Петр пригладил лохматые волосы ладонью. Осмотрел комнату, постель, стол с упавшими свечками. Кивнул Инге:

— На выход, маленькая. И не хлюпай, ты там не нужна. Хочешь, чтоб мы вытащили твоего мушкетера?

И снова кивнул, в ответ на ее кивок.

— Тогда слушайся.

— Да, — важно подтвердил Сапог, тоже приглаживая масляно-коричневые волосы.
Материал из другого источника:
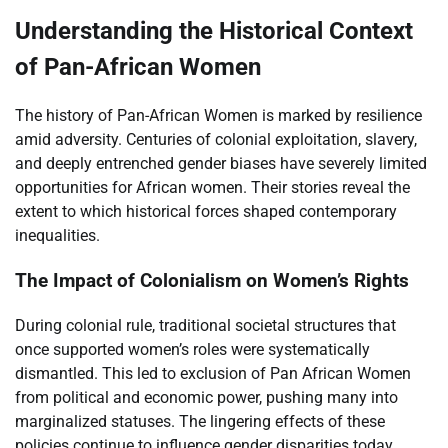
Understanding the Historical Context
of Pan-African Women
The history of Pan-African Women is marked by resilience
amid adversity. Centuries of colonial exploitation, slavery,
and deeply entrenched gender biases have severely limited
opportunities for African women. Their stories reveal the
extent to which historical forces shaped contemporary
inequalities.
The Impact of Colonialism on Women’s Rights
During colonial rule, traditional societal structures that
once supported women’s roles were systematically
dismantled. This led to exclusion of Pan African Women
from political and economic power, pushing many into
marginalized statuses. The lingering effects of these
policies continue to influence gender disparities today.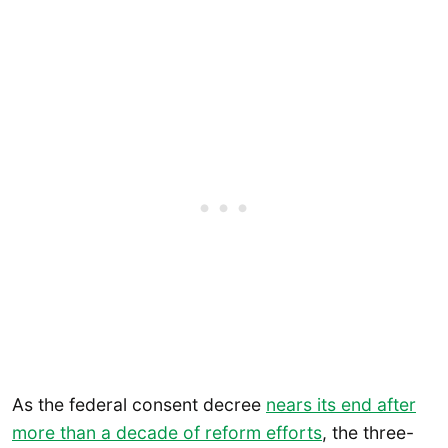
As the federal consent decree
nears its end after
more than a decade of reform efforts
, the three-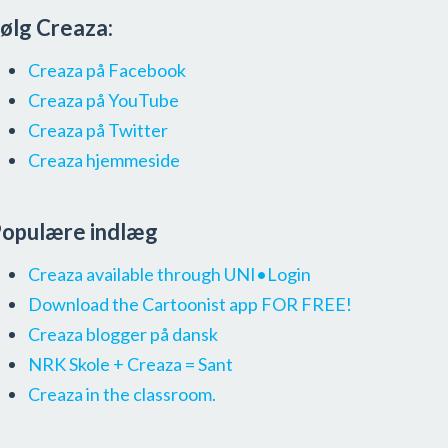
ølg Creaza:
Creaza på Facebook
Creaza på YouTube
Creaza på Twitter
Creaza hjemmeside
opulære indlæg
Creaza available through UNI•Login
Download the Cartoonist app FOR FREE!
Creaza blogger på dansk
NRK Skole + Creaza = Sant
Creaza in the classroom.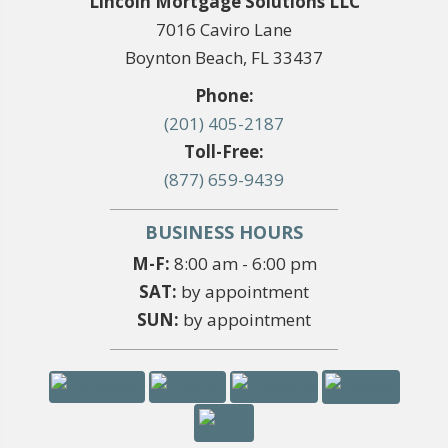
Lincoln Mortgage Solutions LLC
7016 Caviro Lane
Boynton Beach, FL 33437
Phone:
(201) 405-2187
Toll-Free:
(877) 659-9439
BUSINESS HOURS
M-F:
8:00 am - 6:00 pm
SAT:
by appointment
SUN:
by appointment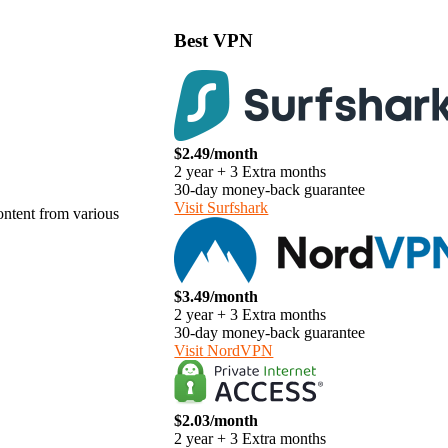
Best VPN
$2.49/month
2 year + 3 Extra months
30-day money-back guarantee
Visit Surfshark
content from various
$3.49/month
2 year + 3 Extra months
30-day money-back guarantee
Visit NordVPN
$2.03/month
2 year + 3 Extra months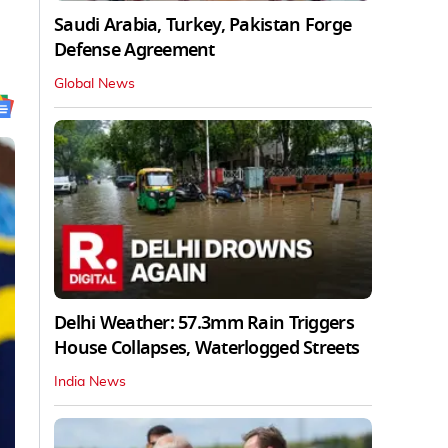
Saudi Arabia, Turkey, Pakistan Forge
Defense Agreement
Global News
Delhi Weather: 57.3mm Rain Triggers
House Collapses, Waterlogged Streets
India News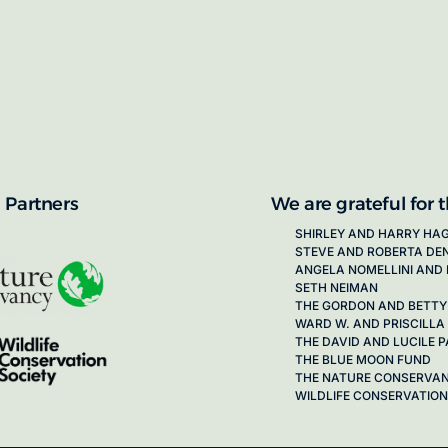
proposals for new working groups runs
next call launching in late 2026.
ion on how to apply, visit our awards
 Partners
We are grateful for 
SHIRLEY AND HARRY HA
STEVE AND ROBERTA DE
ANGELA NOMELLINI AND 
SETH NEIMAN
THE GORDON AND BETTY
WARD W. AND PRISCILLA
THE DAVID AND LUCILE
THE BLUE MOON FUND
THE NATURE CONSERVA
WILDLIFE CONSERVATION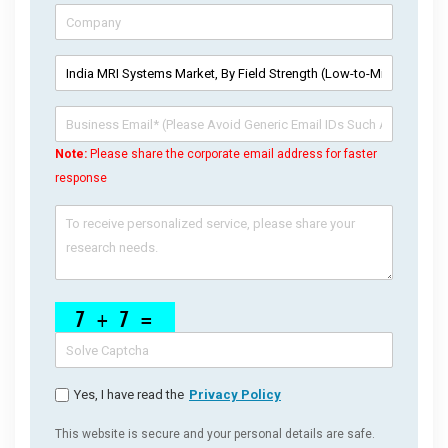
Note:
Please share the corporate email address for faster
response
Yes, I have read the
Privacy Policy
This website is secure and your personal details are safe.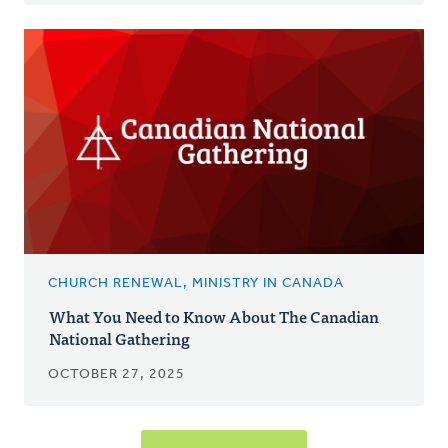
CHURCH RENEWAL, MINISTRY IN CANADA
What You Need to Know About The Canadian
National Gathering
OCTOBER 27, 2025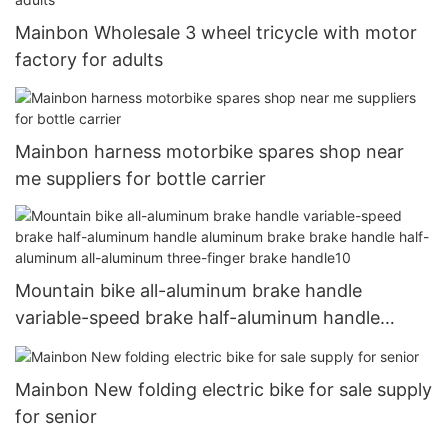
Mainbon Wholesale 3 wheel tricycle with motor
factory for adults
Mainbon harness motorbike spares shop near
me suppliers for bottle carrier
Mountain bike all-aluminum brake handle
variable-speed brake half-aluminum handle
aluminum brake brake handle half-aluminum all-
aluminum three-finger brake handle10
Mainbon New folding electric bike for sale supply
for senior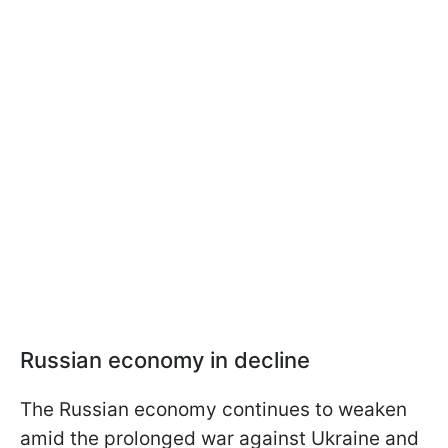
Russian economy in decline
The Russian economy continues to weaken
amid the prolonged war against Ukraine and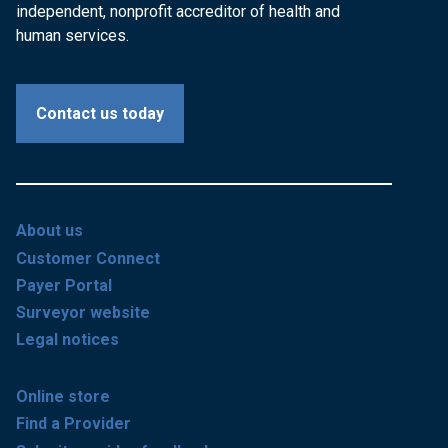
independent, nonprofit accreditor of health and
human services.
Contact us today
About us
Customer Connect
Payer Portal
Surveyor website
Legal notices
Online store
Find a Provider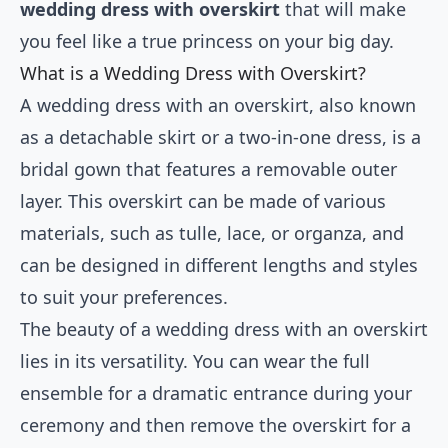
wedding dress with overskirt
that will make
you feel like a true princess on your big day.
What is a Wedding Dress with Overskirt?
A wedding dress with an overskirt, also known
as a detachable skirt or a two-in-one dress, is a
bridal gown that features a removable outer
layer. This overskirt can be made of various
materials, such as tulle, lace, or organza, and
can be designed in different lengths and styles
to suit your preferences.
The beauty of a wedding dress with an overskirt
lies in its versatility. You can wear the full
ensemble for a dramatic entrance during your
ceremony and then remove the overskirt for a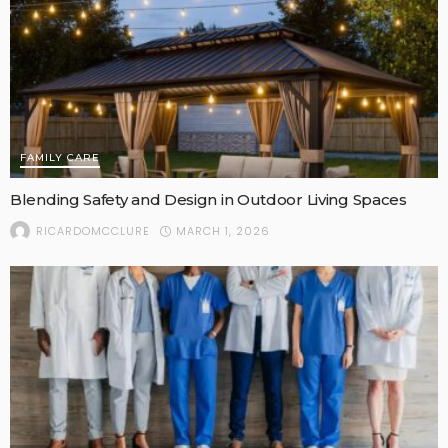
FAMILY CARE
Blending Safety and Design in Outdoor Living Spaces
MARCH 1, 2026
RICARDOMCCLURE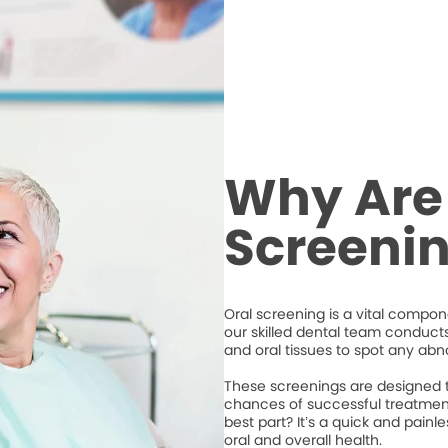
Why Are
Screeni
Oral screening is a vital compone
our skilled dental team conduct
and oral tissues to spot any abno
These screenings are designed to
chances of successful treatment
best part? It’s a quick and pain
oral and overall health.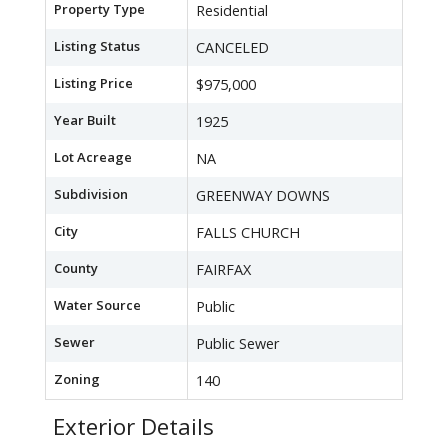
Property Type
Residential
Listing Status
CANCELED
Listing Price
$975,000
Year Built
1925
Lot Acreage
NA
Subdivision
GREENWAY DOWNS
City
FALLS CHURCH
County
FAIRFAX
Water Source
Public
Sewer
Public Sewer
Zoning
140
Exterior Details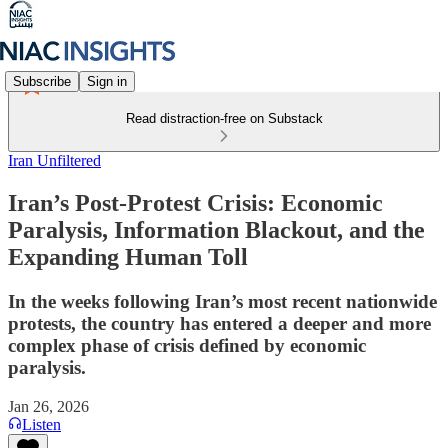
Subscribe
Sign in
Read distraction-free on Substack
Iran Unfiltered
Iran’s Post-Protest Crisis: Economic
Paralysis, Information Blackout, and the
Expanding Human Toll
In the weeks following Iran’s most recent nationwide
protests, the country has entered a deeper and more
complex phase of crisis defined by economic
paralysis.
Jan 26, 2026
Listen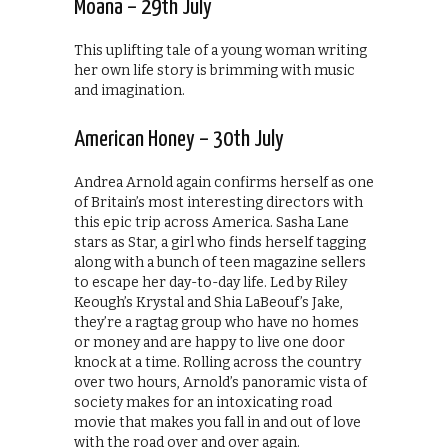
Moana – 29th July
This uplifting tale of a young woman writing
her own life story is brimming with music
and imagination.
American Honey – 30th July
Andrea Arnold again confirms herself as one
of Britain’s most interesting directors with
this epic trip across America. Sasha Lane
stars as Star, a girl who finds herself tagging
along with a bunch of teen magazine sellers
to escape her day-to-day life. Led by Riley
Keough’s Krystal and Shia LaBeouf’s Jake,
they’re a ragtag group who have no homes
or money and are happy to live one door
knock at a time. Rolling across the country
over two hours, Arnold’s panoramic vista of
society makes for an intoxicating road
movie that makes you fall in and out of love
with the road over and over again.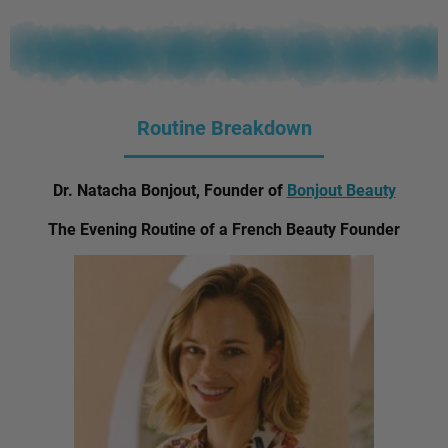
Routine Breakdown
Dr. Natacha Bonjout, Founder of
Bonjout Beauty
The Evening Routine of a French Beauty Founder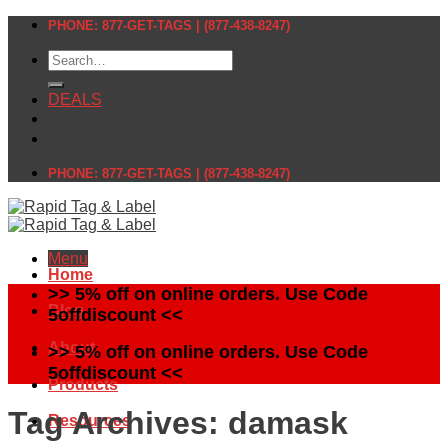
Skip
PHONE: 877-GET-TAGS | (877-438-8247)
to
Search
content
for:
DEALS
PHONE: 877-GET-TAGS | (877-438-8247)
Menu
Home
>> 5% off on online orders. Use Code
Blog
5offdiscount <<
About
>> 5% off on online orders. Use Code
5offdiscount <<
Products
Tag Archives:
damask
Resources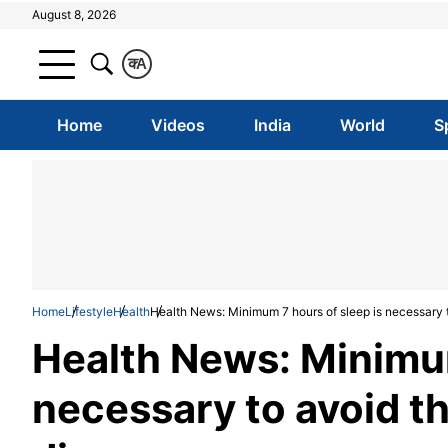
August 8, 2026
क
A
Home
Videos
India
World
S
Home
Lifestyle
Health
Health News: Minimum 7 hours of sleep is necessary t
Health News: Minimum
necessary to avoid th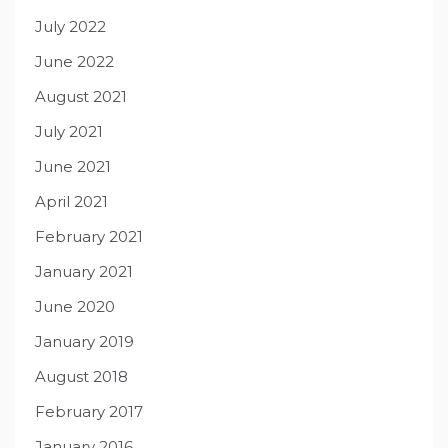
July 2022
June 2022
August 2021
July 2021
June 2021
April 2021
February 2021
January 2021
June 2020
January 2019
August 2018
February 2017
January 2016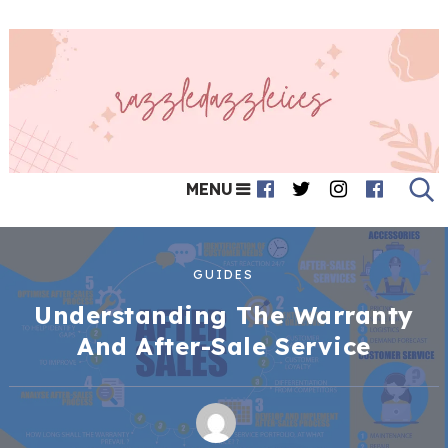
MENU
GUIDES
Understanding The Warranty
And After-Sale Service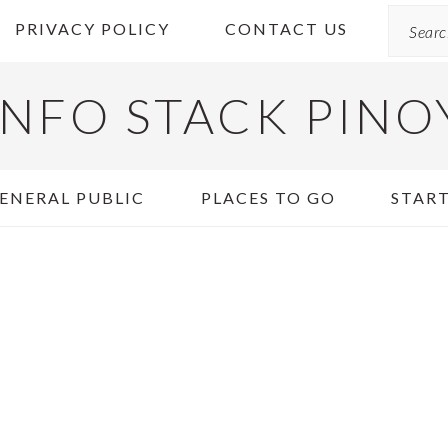
Search
PRIVACY POLICY
CONTACT US
INFO STACK PINO
ENERAL PUBLIC
PLACES TO GO
START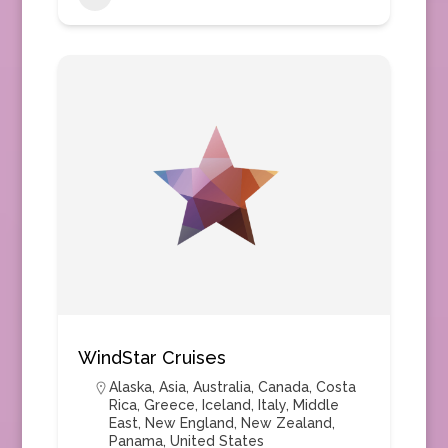
WindStar Cruises
Alaska
,
Asia
,
Australia
,
Canada
,
Costa
Rica
,
Greece
,
Iceland
,
Italy
,
Middle
East
,
New England
,
New Zealand
,
Panama
,
United States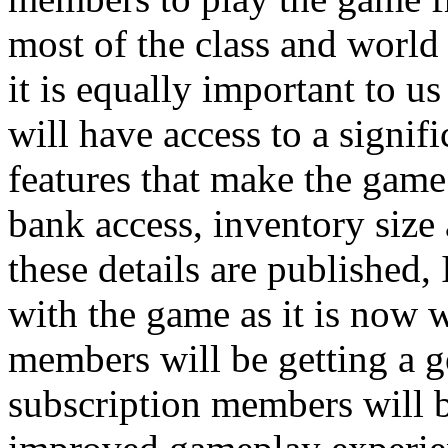
most of the class and world
it is equally important to u
will have access to a signi
features that make the game 
bank access, inventory size
these details are published, 
with the game as it is now w
members will be getting a 
subscription members will b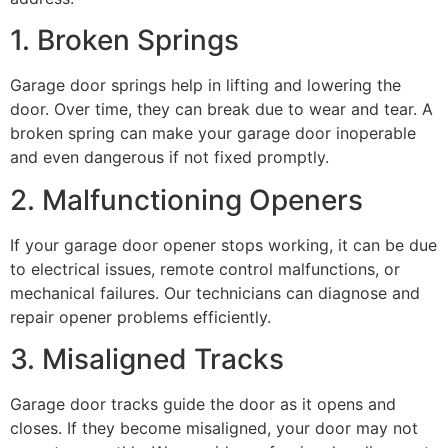
1. Broken Springs
Garage door springs help in lifting and lowering the
door. Over time, they can break due to wear and tear. A
broken spring can make your garage door inoperable
and even dangerous if not fixed promptly.
2. Malfunctioning Openers
If your garage door opener stops working, it can be due
to electrical issues, remote control malfunctions, or
mechanical failures. Our technicians can diagnose and
repair opener problems efficiently.
3. Misaligned Tracks
Garage door tracks guide the door as it opens and
closes. If they become misaligned, your door may not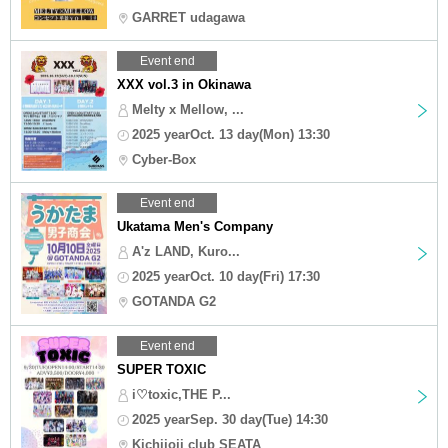
GARRET udagawa
Event end
XXX vol.3 in Okinawa
Melty x Mellow, ...
2025 yearOct. 13 day(Mon) 13:30
Cyber-Box
Event end
Ukatama Men's Company
A'z LAND, Kuro...
2025 yearOct. 10 day(Fri) 17:30
GOTANDA G2
Event end
SUPER TOXIC
i♡toxic,THE P...
2025 yearSep. 30 day(Tue) 14:30
Kichijoji club SEATA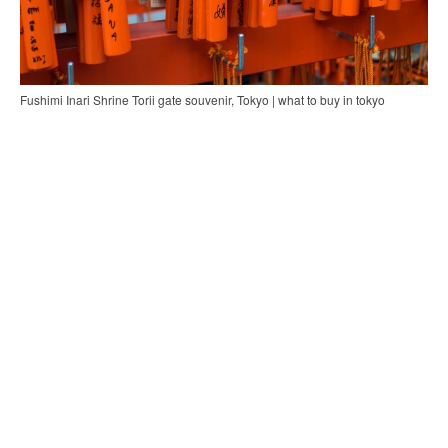
Fushimi Inari Shrine Torii gate souvenir, Tokyo | what to buy in tokyo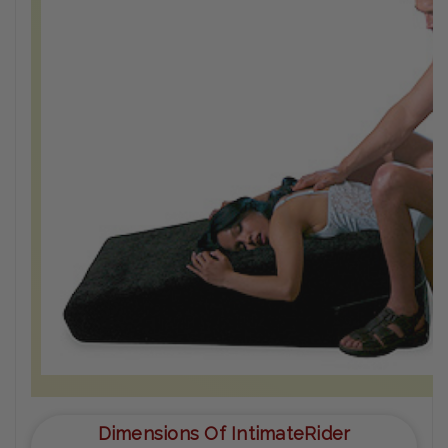
Dimensions Of IntimateRider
Сидя в темной машине, рядом с шофером, пока Сапог вертелся на заднем сиденье, припадая то к одному окну, то к другому — наслаждался поездкой, Петр сжимал и разжимал кулак. На правой ладони кожа держала память о босых ступнях — подсадил в окно, и когда высунулась — помахал рукой, молча отступая в кусты.

Вот так, свет ты Каменев, усмехнулся, поглядывая на горбоносый профиль зевающего Рафика, вместо памяти о горячей упругой груди с твердыми сосками, или о тайном влажном, — босые узкие ступни, жесткие пяточки. И снова умилился, с радостной грустью и облегчением думая — из города сразу же на заказанное утреннее такси в Симферополь. И домой.